REPUBLIKA.CO.ID, JAKARTA -- Pemerintah memperketat tata niaga mineral dan batubara melalui integrasi sistem digital lintas kementerian sebagai langkah memperkuat transparansi, meningkatkan akurasi data produksi, serta menekan praktik ilegal di sektor pertambangan. Upaya ini menjadi fondasi penting untuk memastikan rantai produksi hingga penjualan komoditas minerba tercatat secara utuh dan dapat diawasi secara real time.
Direktur Jenderal Mineral dan Batubara Kementerian ESDM, Tri Winarno, menegaskan bahwa penguatan tata kelola diperlukan untuk menjaga stabilitas pasokan energi, mencegah celah kecurangan, dan memastikan perhitungan Penerimaan Negara Bukan Pajak (PNBP) berjalan tepat. Dalam Rapat Dengar Pendapat (RDP) bersama Komisi XII DPR RI, Senin (8/12/2025), ia menyampaikan bahwa tata niaga minerba kini dibangun berbasis integrasi sistem digital yang menghubungkan seluruh proses mulai dari produksi, pengangkutan, hingga titik serah kepada pembeli.
“Tata niaga minerba sekarang dibangun dengan prinsip transparansi dan ketertelusuran penuh. Melalui integrasi MOMS, MVP, e-PNBP, SIMPONI, hingga SIMBARA, setiap tahap produksi sampai penjualan dapat diawasi secara real time untuk mencegah celah pengawasan dan memastikan akurasi perhitungan PNBP,” ujar Tri.
Ia menjelaskan bahwa digitalisasi ini merupakan implementasi Perpres 94/2025 mengenai layanan digital terpadu komoditas mineral dan batubara. Integrasi tersebut memastikan setiap komoditas yang keluar dari wilayah tambang memiliki jejak data yang jelas, termasuk identitas produsen, jalur distribusi, hingga titik serah akhir.
Dalam konteks penjualan jalur darat, pemerintah mewajibkan kelengkapan dokumen angkut, verifikasi surveyor, serta penggunaan jembatan timbang sebagai instrumen utama untuk memastikan legalitas barang dan akurasi tonase. Tri menekankan bahwa langkah ini menciptakan standar pengawasan yang sama di seluruh daerah, sekaligus memperkecil risiko selisih tonase dan ketidaktepatan pembayaran royalti.

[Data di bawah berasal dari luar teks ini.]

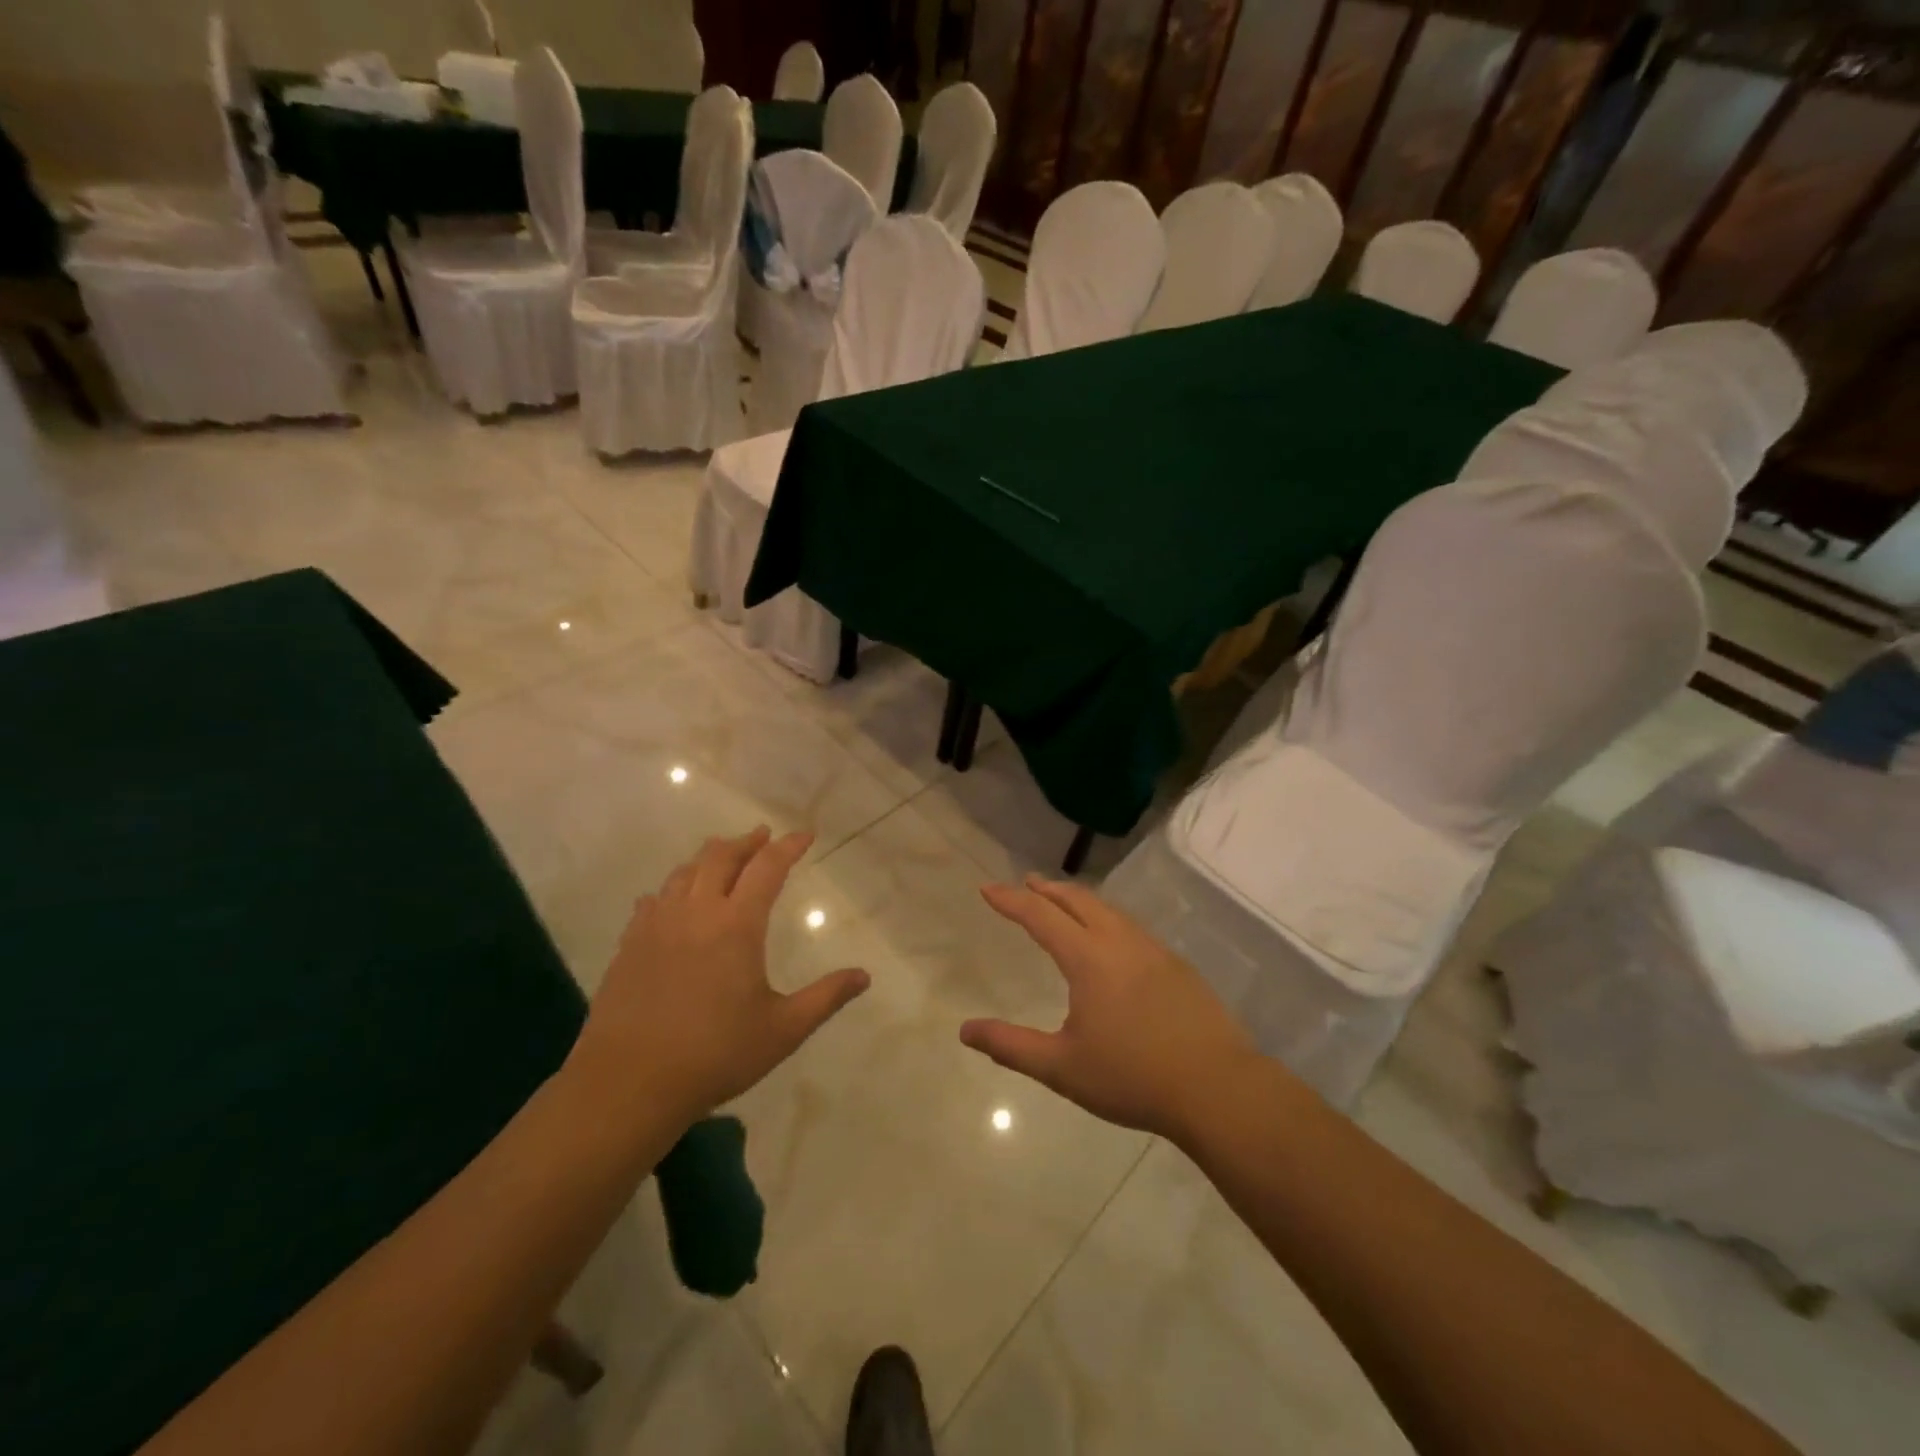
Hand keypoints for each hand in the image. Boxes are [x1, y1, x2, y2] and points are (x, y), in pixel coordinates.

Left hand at [569, 827, 869, 1128]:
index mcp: (737, 925)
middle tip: (763, 836)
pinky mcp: (629, 944)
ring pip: (684, 872)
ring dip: (709, 858)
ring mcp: (657, 925)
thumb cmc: (715, 1054)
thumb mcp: (783, 1030)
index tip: (805, 834)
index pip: (768, 867)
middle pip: (721, 856)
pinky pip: (653, 900)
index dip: (789, 846)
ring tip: (723, 858)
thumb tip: (864, 976)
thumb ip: (826, 997)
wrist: (628, 1083)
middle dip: (746, 841)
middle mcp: (696, 912)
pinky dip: (673, 888)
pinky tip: (672, 899)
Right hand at [961, 876, 1258, 1143]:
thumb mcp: (1061, 1068)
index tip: (988, 888)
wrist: (1216, 1088)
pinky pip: (1132, 928)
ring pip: (1109, 910)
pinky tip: (1110, 939)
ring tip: (1064, 903)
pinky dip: (1107, 918)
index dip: (1011, 900)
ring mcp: (1154, 951)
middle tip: (1027, 883)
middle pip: (1078, 900)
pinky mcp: (1177, 966)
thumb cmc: (1132, 1077)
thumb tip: (965, 1030)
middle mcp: (1120, 942)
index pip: (1041, 916)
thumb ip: (1011, 1046)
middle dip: (1048, 889)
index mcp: (1089, 959)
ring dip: (1079, 900)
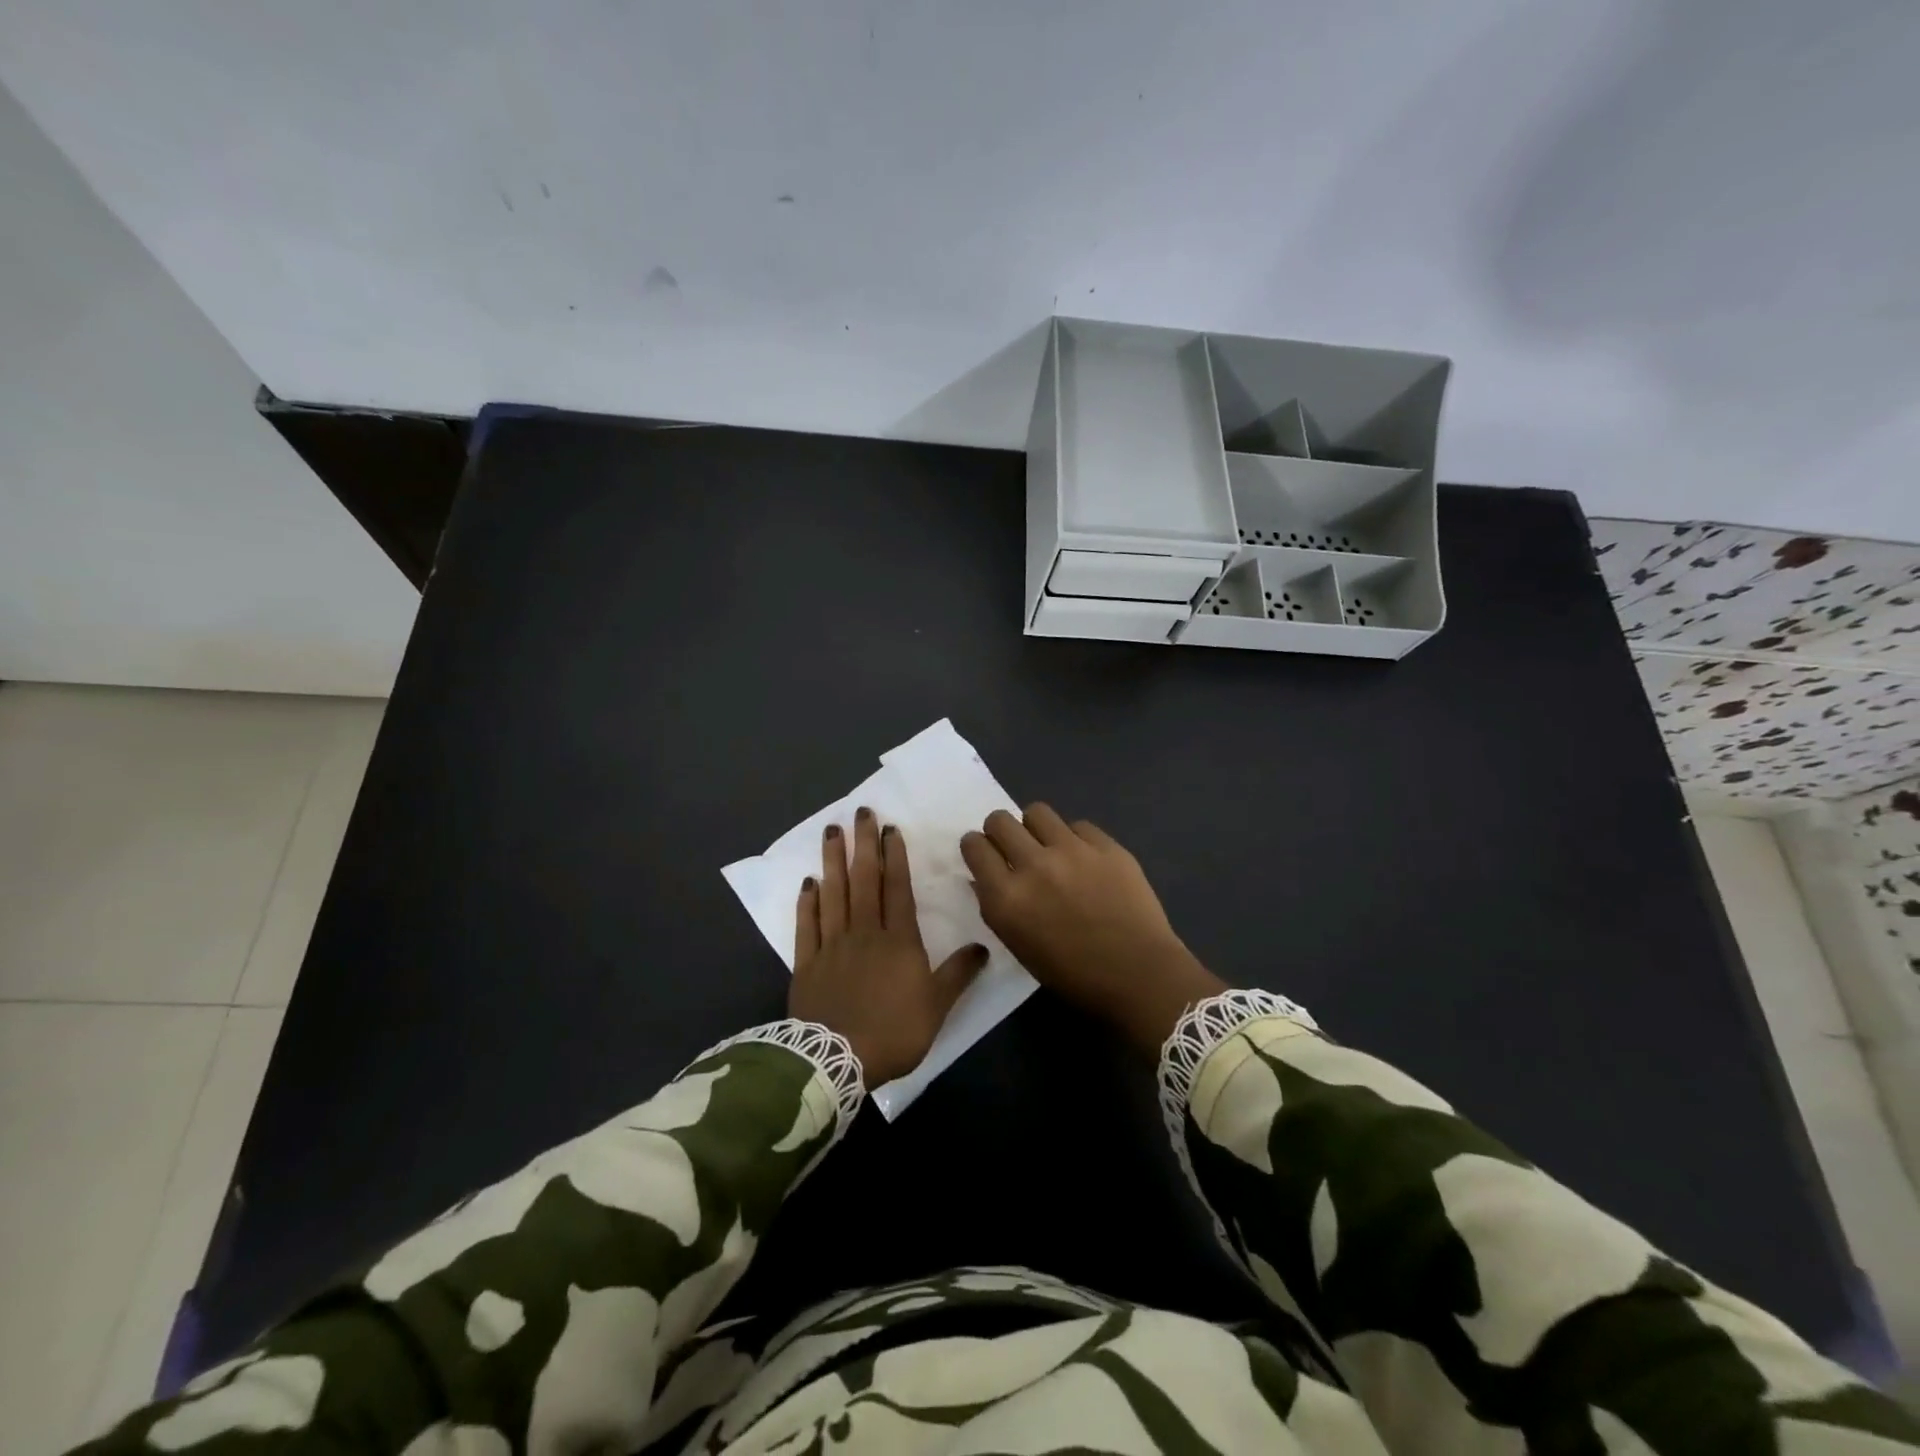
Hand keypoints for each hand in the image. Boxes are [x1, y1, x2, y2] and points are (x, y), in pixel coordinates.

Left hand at [791, 807, 987, 1088]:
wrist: (837, 1060)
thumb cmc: (893, 1032)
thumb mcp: (936, 1006)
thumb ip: (958, 974)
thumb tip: (982, 946)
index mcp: (898, 940)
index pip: (896, 888)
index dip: (894, 856)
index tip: (890, 829)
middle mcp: (864, 932)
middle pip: (863, 880)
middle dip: (863, 844)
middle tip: (860, 812)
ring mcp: (832, 945)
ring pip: (833, 894)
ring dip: (833, 861)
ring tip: (831, 831)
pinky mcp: (807, 963)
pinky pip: (806, 925)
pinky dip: (807, 902)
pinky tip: (808, 881)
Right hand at [961, 804, 1223, 1055]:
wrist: (1139, 975)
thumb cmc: (1073, 975)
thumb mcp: (1018, 946)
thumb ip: (997, 905)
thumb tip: (984, 877)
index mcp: (1006, 898)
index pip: (974, 846)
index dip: (976, 847)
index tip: (985, 853)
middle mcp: (1033, 865)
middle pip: (999, 820)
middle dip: (1000, 831)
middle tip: (1014, 848)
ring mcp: (1072, 850)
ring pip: (1037, 811)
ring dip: (1035, 827)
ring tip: (1049, 846)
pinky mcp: (1105, 844)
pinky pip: (1077, 825)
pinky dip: (1074, 838)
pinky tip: (1085, 859)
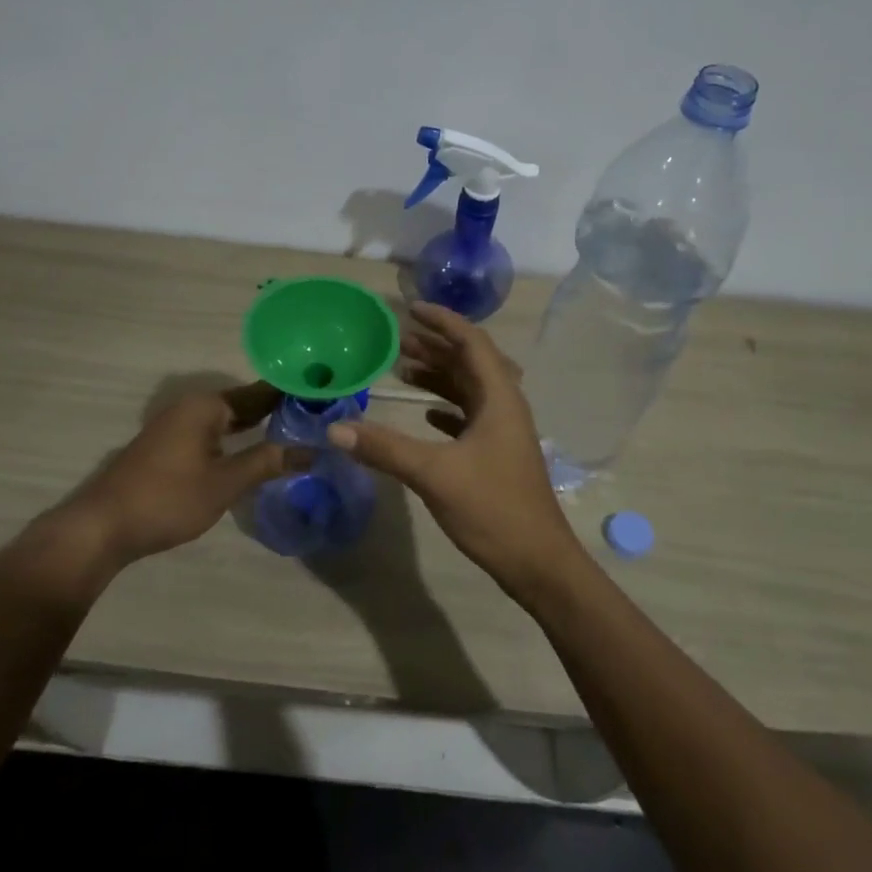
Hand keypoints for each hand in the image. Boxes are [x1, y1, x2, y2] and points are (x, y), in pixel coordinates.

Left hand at [36, 381, 298, 573]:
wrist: (102, 526)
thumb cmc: (168, 498)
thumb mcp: (225, 483)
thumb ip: (267, 462)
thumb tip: (311, 451)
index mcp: (206, 405)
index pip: (259, 392)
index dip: (290, 395)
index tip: (323, 397)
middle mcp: (190, 406)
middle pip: (243, 403)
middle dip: (275, 410)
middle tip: (315, 419)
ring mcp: (175, 425)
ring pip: (226, 419)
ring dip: (255, 425)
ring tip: (292, 433)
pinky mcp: (167, 446)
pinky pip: (211, 432)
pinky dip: (234, 438)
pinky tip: (251, 451)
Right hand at [327, 302, 580, 594]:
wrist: (537, 562)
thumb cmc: (492, 509)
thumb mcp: (434, 474)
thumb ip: (385, 448)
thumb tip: (335, 428)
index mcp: (499, 398)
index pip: (471, 342)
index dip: (442, 321)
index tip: (410, 309)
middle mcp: (505, 406)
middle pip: (470, 362)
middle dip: (435, 346)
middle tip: (396, 339)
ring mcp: (503, 432)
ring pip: (469, 390)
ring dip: (439, 376)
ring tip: (401, 369)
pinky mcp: (497, 454)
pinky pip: (470, 416)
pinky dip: (446, 407)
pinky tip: (426, 413)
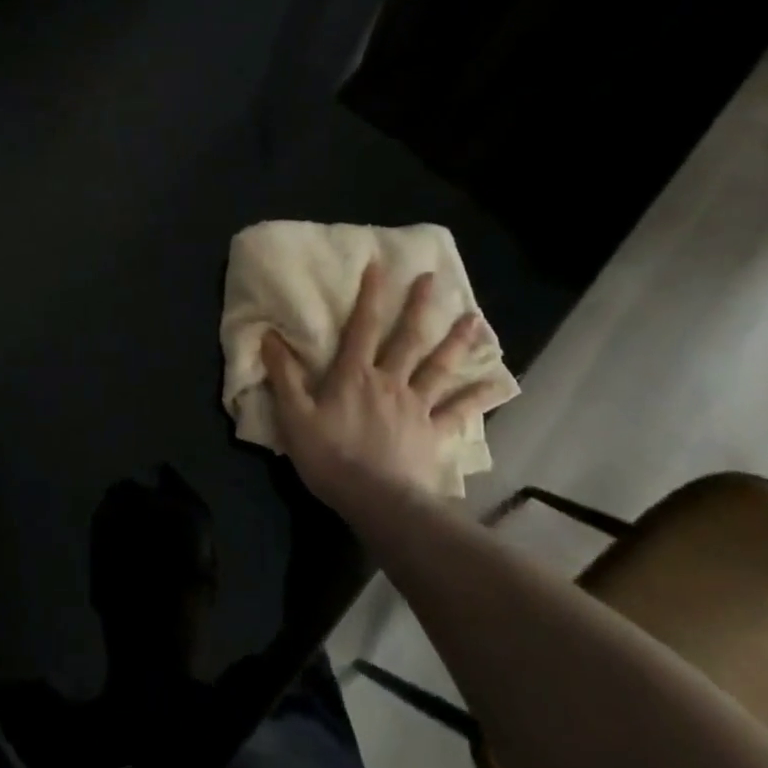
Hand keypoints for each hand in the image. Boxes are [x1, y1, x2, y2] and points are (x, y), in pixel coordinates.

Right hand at [263, 264, 484, 511]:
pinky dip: (479, 396)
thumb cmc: (331, 458)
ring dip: (456, 341)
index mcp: (354, 374)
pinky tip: (499, 383)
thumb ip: (283, 375)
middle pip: (407, 338)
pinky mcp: (434, 433)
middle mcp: (389, 381)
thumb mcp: (295, 416)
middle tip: (433, 279)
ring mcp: (416, 407)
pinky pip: (460, 411)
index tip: (379, 265)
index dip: (370, 295)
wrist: (377, 503)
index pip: (362, 326)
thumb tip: (268, 336)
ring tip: (474, 318)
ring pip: (439, 367)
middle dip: (419, 306)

“Penjualan melalui jalur darat kini membutuhkan dokumen yang lengkap, verifikasi surveyor, serta penggunaan jembatan timbang sebagai instrumen memastikan legalitas, tonase, dan pembayaran royalti. Setiap komoditas yang keluar harus memiliki jejak digital yang jelas dan dapat ditelusuri,” ucapnya.
Pemerintah juga menyiapkan perluasan integrasi SIMBARA pada lima komoditas utama — batubara, nikel, timah, bauksit, dan tembaga — guna memperkuat pengawasan menyeluruh terhadap aktivitas produksi dan distribusi nasional. Melalui mekanisme ini, pemerintah dapat memantau pergerakan barang dan potensi penyimpangan secara lebih cepat dan presisi.
Sejumlah pemangku kepentingan menilai bahwa penguatan regulasi berbasis digital menjadi cara efektif menekan peluang praktik tambang ilegal, manipulasi data produksi, hingga potensi keterlibatan oknum korporasi yang bertindak sebagai penadah komoditas mineral ilegal. Dengan sistem yang terintegrasi, ruang gerak praktik tersebut dinilai makin sempit.
Tri menegaskan bahwa pemerintah terus memperbaiki standar tata kelola untuk memastikan kegiatan pertambangan berjalan sesuai ketentuan, memberikan kepastian bagi dunia usaha, dan menjamin kontribusi optimal bagi negara. Ia menyampaikan bahwa digitalisasi bukan hanya soal efisiensi dokumen, melainkan transformasi menyeluruh terhadap mekanisme pengawasan sektor minerba.
“Dengan penguatan regulasi dan sistem yang terintegrasi, kami memastikan bahwa setiap proses dalam rantai produksi hingga penjualan dapat dipantau secara akurat. Ini bagian dari komitmen pemerintah memperbaiki tata kelola dan memastikan kontribusi sektor minerba bagi perekonomian nasional,” kata Tri.
Melalui pengawasan digital terpadu, pemerintah meyakini tata niaga minerba dapat bergerak menuju praktik yang lebih transparan, akuntabel, dan tertib, sekaligus menutup celah kecurangan yang selama ini menghambat penerimaan negara.